Earlier this month, just in time for March Madness, newspapers reported that the UConn men’s basketball team has a dismal sounding graduation rate of 31%. You don’t need to have done well, or even taken a sociology class to know that’s bad.
How is it that only 31% of the men’s basketball team has managed to earn a degree? Academics and haterz are up in arms over this number, saying Coach Calhoun doesn’t care about academics, the university doesn’t care about the student-athletes it gives scholarships to, or how big time college sports are a farce.
All of which might be true… who knows?
However, this study (which has UConn ranked just above Arizona, who they just beat in the Elite Eight!) does not take into account players who left school early for the NBA. When you hear that someone is no longer in school and did not graduate, it conjures up an image of someone who bombed out of school, is living back with mom and just got a job manning the register at the local CVS (those people always seem SO miserable).
That’s not the case with those who have gotten drafted in the NBA. Those are individuals who have taken advantage of an incredibly lucrative opportunity and have turned their ability to shoot a basketball into millions of dollars. What a country! But should those players count against the graduation rate? Technically, yes. But it still seems misleading to call the school out for its miserable graduation rate when really its just got a ton of desirable players.

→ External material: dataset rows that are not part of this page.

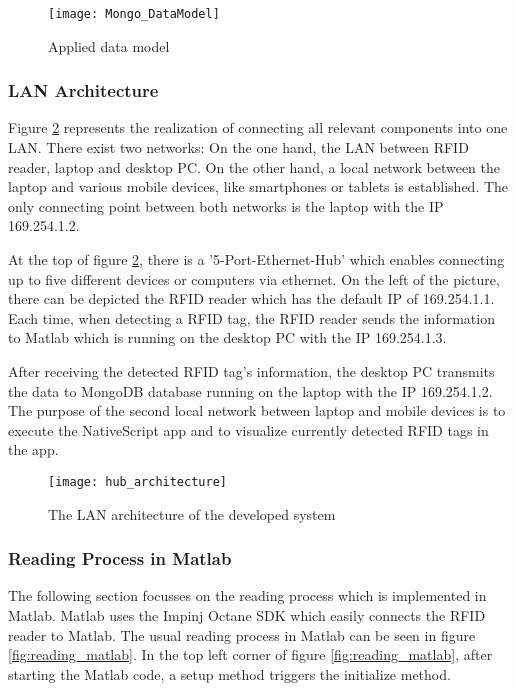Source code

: \begin{figure}
\centering
\texttt{[image: Mongo\_DataModel]} 
\caption{\label{fig:datamodel}Applied data model} 
\end{figure}

\subsubsection{\ac{LAN} Architecture}

Figure \ref{fig:hub_architecture} represents the realization of connecting all relevant components into one LAN. There exist two networks: On the one hand, the LAN between RFID reader, laptop and desktop PC. On the other hand, a local network between the laptop and various mobile devices, like smartphones or tablets is established. The only connecting point between both networks is the laptop with the IP 169.254.1.2.

At the top of figure \ref{fig:hub_architecture}, there is a '5-Port-Ethernet-Hub' which enables connecting up to five different devices or computers via ethernet. 
On the left of the picture, there can be depicted the RFID reader which has the default IP of 169.254.1.1. Each time, when detecting a RFID tag, the RFID reader sends the information to Matlab which is running on the desktop PC with the IP 169.254.1.3. 

After receiving the detected RFID tag's information, the desktop PC transmits the data to MongoDB database running on the laptop with the IP 169.254.1.2. 
The purpose of the second local network between laptop and mobile devices is to execute the NativeScript app and to visualize currently detected RFID tags in the app.

\begin{figure}
\centering
\texttt{[image: hub\_architecture]} 
\caption{\label{fig:hub_architecture}The LAN architecture of the developed system} 
\end{figure}

\subsubsection{Reading Process in Matlab}

The following section focusses on the reading process which is implemented in Matlab. Matlab uses the Impinj Octane SDK \cite{octanesdk} which easily connects the RFID reader to Matlab. The usual reading process in Matlab can be seen in figure \ref{fig:reading_matlab}. In the top left corner of figure \ref{fig:reading_matlab}, after starting the Matlab code, a setup method triggers the initialize method. 

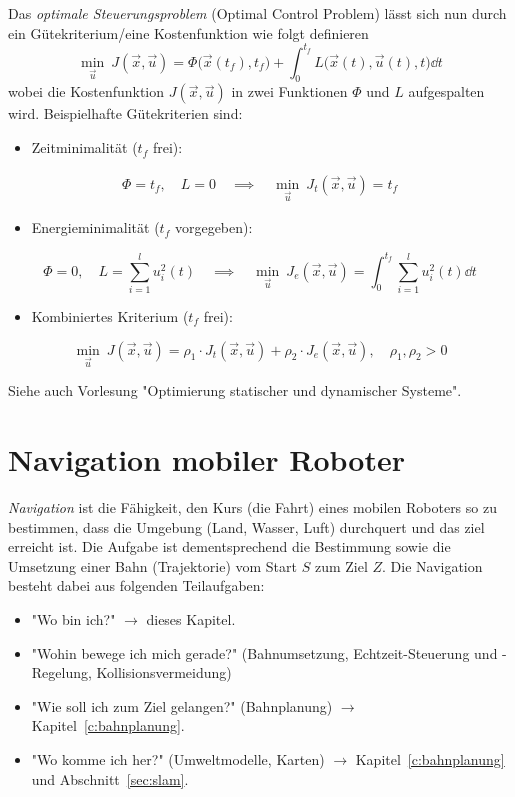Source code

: 			Das \emph{optimale Steuerungsproblem} (Optimal Control Problem) lässt sich nun durch ein Gütekriterium/eine Kostenfunktion wie folgt definieren
			\begin{equation*}
				\min_{\vec{u}} \> J(\vec{x}, \vec{u}) = \Phi\big(\vec{x}(t_f), t_f\big) + \int_{0}^{t_f} \! L\big(\vec{x}(t), \vec{u}(t), t\big) \dd{t}
			\end{equation*}
			wobei die Kostenfunktion \( J(\vec{x}, \vec{u}) \) in zwei Funktionen \( \Phi \) und \( L \) aufgespalten wird. Beispielhafte Gütekriterien sind:
			\begin{itemize}
				\item Zeitminimalität (\(t_f\) frei):
			\end{itemize}
			\begin{gather*}
				\Phi = t_f,\quad L = 0 \quad\implies\quad \min_{\vec{u}} \> J_t(\vec{x}, \vec{u}) = t_f
			\end{gather*}
			\begin{itemize}
				\item Energieminimalität (\(t_f\) vorgegeben):
			\end{itemize}
			\begin{equation*}
				\Phi = 0,\quad L = \sum_{i = 1}^{l} u_i^2 (t) \quad\implies\quad \min_{\vec{u}} \> J_e(\vec{x}, \vec{u}) = \int_{0}^{t_f} \! \sum_{i = 1}^{l} u_i^2 (t) \dd{t}
			\end{equation*}
			\begin{itemize}
				\item Kombiniertes Kriterium (\(t_f\) frei):
			\end{itemize}
			\begin{equation*}
				\min_{\vec{u}} \> J(\vec{x}, \vec{u}) = \rho_1 \cdot J_t(\vec{x}, \vec{u}) + \rho_2 \cdot J_e(\vec{x}, \vec{u}),\quad \rho_1, \rho_2 > 0
			\end{equation*}

			Siehe auch Vorlesung "Optimierung statischer und dynamischer Systeme".

\chapter{Navigation mobiler Roboter}
	\emph{Navigation} ist die Fähigkeit, den Kurs (die Fahrt) eines mobilen Roboters so zu bestimmen, dass die Umgebung (Land, Wasser, Luft) durchquert und das ziel erreicht ist. Die Aufgabe ist dementsprechend die Bestimmung sowie die Umsetzung einer Bahn (\bzw Trajektorie) vom Start \(S\) zum Ziel \(Z\). Die Navigation besteht dabei aus folgenden Teilaufgaben:
	\begin{itemize}
		\item "Wo bin ich?" \(\to\) dieses Kapitel.
		\item "Wohin bewege ich mich gerade?" (Bahnumsetzung, Echtzeit-Steuerung und -Regelung, Kollisionsvermeidung)
		\item "Wie soll ich zum Ziel gelangen?" (Bahnplanung) \(\to\) Kapitel~\ref{c:bahnplanung}.
		\item "Wo komme ich her?" (Umweltmodelle, Karten) \(\to\) Kapitel~\ref{c:bahnplanung} und Abschnitt~\ref{sec:slam}.
	\end{itemize}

The other factor these numbers aren’t taking into account are the players who might have transferred to another school or returned to their native country, in the case of foreign born players. In reality, the only way to objectively look at these numbers is to get a list of players from the given time frame and look at it case by case. Due to privacy concerns, that might not be legal… but it should still be done. ‘Cause now we need to know! It would be nice to see The Courant run that story but they’re pretty lazy over there so don’t hold your breath.
So to all those people bugging out about the graduation rate; calm down and get a glass of brandy. In other news, UConn is in the Final Four! Go Huskies! And after the tournament, please do your homework.
As someone who did actually manage to graduate from UCONN, I just want to point out what a monumental task it actually is to get out of that school in four years. When I was there, the advising was so abysmal and it was so common for students to have to spend an extra couple of semesters there, that I basically minored in “Getting Out of Here On Time.” When I finally showed up in my real advisor’s office (which didn’t happen until sometime Junior year) he was so shocked at how well I’d planned out my schedule that he barely knew what to do with himself. So, it’s no surprise to me that only 31% of the men’s basketball team manages to graduate.
I don’t really agree with Ring Nation that the numbers don’t matter, though. If it were my son, I’d want his ass to graduate! The NBA is great and all, but like any smart parent… I’d insist the kid had a back-up. Not everyone is lucky enough to have a hardass like me in their lives, though.
I’m also not buying this transfer/foreigner argument either. I mean, no school wants to admit its students would rather finish out their educations at BYU or return home to Estonia State University. Seriously, if you can’t convince your kids to hang around with the promise of a free (or partially paid for) education, and god-like treatment…you’ve got a serious problem.
For those Huskies that do manage to graduate, I have one piece of advice though. Don’t bother walking in your graduation. I was stressed out by graduating college beyond belief. I would have spent the day alone in the woods if I could have but I felt like I had to go to the ceremony, for my family. But if you’re part of the CLAS there is no way your family would even know if you actually walk or not…except maybe when the picture the school takes of you on the stairs and charges a ton of money for doesn’t show up. There are so many students they don’t even bother calling your name, and your family would have to have CIA spy equipment to find you in the crowd. So, if you’re one of the 30% that manages to earn a degree, I suggest pretending that you’re going to the ceremony and then just using the time to pack up your dorm room while getting hammered.